An Möglichkeiten, wie man sein Kapital anlegen kann, besteht kein Mangel. Empfehlungen, welche Anlageform für welchen Anlegertyp infrage kommt, füllen Bibliotheken, Websites und Foren. Das Angebot ist kaum zu überblicken und häufig ist es eine Vermengung von sachlicher, rechtlicher und werblicher Information, die zur Inanspruchnahme von Finanzdienstleistungen einlädt. Als wesentliche Auswahlhilfe fungiert dabei das Matching von Anlegerund Produktprofilen, das auch von Banken, Versicherungen und Finanzberatern angewendet wird.
„Magisches Dreieck“Sicherheit, Liquidität und Rentabilität?

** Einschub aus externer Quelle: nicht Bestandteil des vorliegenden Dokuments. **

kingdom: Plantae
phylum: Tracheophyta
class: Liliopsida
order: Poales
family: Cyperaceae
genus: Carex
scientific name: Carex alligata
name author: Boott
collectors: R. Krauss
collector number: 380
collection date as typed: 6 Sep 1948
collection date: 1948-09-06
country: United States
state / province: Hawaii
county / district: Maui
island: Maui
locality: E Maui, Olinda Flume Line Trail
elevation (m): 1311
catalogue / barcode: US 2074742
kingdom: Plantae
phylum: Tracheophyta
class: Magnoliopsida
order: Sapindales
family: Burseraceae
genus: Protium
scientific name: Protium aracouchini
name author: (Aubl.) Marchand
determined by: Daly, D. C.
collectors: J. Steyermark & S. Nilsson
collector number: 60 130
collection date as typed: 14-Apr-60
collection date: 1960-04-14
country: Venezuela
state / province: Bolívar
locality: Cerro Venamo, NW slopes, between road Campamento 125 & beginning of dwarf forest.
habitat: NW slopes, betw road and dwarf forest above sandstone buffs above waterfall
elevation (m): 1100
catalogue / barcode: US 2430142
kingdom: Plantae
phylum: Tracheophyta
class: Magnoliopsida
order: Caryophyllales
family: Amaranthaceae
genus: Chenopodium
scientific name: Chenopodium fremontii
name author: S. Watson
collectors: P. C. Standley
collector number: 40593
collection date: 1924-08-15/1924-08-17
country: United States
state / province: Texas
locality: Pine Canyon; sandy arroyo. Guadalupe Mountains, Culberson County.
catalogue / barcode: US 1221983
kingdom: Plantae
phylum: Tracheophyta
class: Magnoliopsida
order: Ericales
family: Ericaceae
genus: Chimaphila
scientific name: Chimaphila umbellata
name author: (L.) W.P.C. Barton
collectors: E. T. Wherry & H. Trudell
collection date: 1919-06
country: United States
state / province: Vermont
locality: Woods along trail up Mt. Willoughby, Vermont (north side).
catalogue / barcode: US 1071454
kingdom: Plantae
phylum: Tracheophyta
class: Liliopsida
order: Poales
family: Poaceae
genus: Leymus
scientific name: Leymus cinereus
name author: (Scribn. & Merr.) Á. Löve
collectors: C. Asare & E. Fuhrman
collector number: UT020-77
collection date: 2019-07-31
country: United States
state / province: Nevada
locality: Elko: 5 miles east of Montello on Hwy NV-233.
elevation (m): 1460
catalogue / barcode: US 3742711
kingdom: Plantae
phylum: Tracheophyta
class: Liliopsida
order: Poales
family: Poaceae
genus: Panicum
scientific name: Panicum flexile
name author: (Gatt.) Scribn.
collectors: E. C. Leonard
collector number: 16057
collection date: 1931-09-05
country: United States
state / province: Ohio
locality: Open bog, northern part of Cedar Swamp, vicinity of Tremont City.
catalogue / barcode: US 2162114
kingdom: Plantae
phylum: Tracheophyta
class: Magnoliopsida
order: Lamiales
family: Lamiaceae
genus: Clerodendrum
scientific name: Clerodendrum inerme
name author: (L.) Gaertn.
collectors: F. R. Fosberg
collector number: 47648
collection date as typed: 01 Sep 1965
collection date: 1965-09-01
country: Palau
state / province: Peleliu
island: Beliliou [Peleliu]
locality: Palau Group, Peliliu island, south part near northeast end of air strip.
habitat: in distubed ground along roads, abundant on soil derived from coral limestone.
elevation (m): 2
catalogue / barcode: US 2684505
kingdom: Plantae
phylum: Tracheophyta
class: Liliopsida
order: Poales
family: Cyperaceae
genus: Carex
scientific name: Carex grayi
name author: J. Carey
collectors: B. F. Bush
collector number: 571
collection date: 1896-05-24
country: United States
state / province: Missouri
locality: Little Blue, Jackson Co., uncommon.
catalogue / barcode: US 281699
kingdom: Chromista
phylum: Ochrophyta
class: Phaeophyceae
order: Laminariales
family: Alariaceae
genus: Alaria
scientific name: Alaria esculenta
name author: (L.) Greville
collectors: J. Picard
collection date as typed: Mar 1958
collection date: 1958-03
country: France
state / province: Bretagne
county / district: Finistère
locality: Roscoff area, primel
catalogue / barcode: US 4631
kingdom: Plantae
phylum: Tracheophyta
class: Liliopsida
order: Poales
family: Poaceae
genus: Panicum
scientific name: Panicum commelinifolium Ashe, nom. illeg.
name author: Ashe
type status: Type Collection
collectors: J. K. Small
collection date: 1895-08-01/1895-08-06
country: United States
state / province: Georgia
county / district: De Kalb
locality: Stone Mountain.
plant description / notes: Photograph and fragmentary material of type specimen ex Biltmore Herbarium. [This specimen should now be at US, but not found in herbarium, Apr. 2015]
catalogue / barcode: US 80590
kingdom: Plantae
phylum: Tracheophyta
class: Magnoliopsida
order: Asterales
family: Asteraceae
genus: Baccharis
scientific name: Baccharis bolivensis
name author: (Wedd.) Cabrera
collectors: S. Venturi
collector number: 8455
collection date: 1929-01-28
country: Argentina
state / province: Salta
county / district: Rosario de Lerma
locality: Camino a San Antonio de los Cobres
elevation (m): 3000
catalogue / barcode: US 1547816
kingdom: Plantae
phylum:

Das altbekannte „magische Dreieck“der Kapitalanlage bezieht sich in seiner traditionellen Form auf die Rentabilität, die Sicherheit und die Liquidität. Es ist aber bei genauerer Betrachtung weder magisch noch ein Dreieck. Es verbildlicht eigentlich nur ganz nüchtern das Spannungsverhältnis von Anlegerzielen. Im Lauf der Zeit sind noch weitere Ziele – insbesondere ethische und ökologische Aspekte – hinzugekommen, und das Dreieck wurde zum Vieleck. Den Kern bilden jedoch nach wie vor die miteinander konkurrierenden Rentabilitäts-, Sicherheits- und Liquiditätsziele.
Das lange Warten auf bessere Zinsen
Anleger, die auf traditionelle Sparformen eingenordet sind, sehen sich seit geraumer Zeit mit geringen oder keinen Zinsen konfrontiert und werden sich mit dieser Situation wohl noch länger abfinden müssen. Mit dem gleichzeitig gegebenen Kaufkraftverlust ist die Gelassenheit, mit der Sparer eine Änderung der Anlagezinsen erhoffen, bemerkenswert. Irgendwie wird man an Estragons und Wladimirs Warten auf Godot, jenes Stück gleichen Namens, in dem Samuel Beckett die Stimmung eines langen, vergeblichen und sinnlosen Wartens vermittelt, erinnert.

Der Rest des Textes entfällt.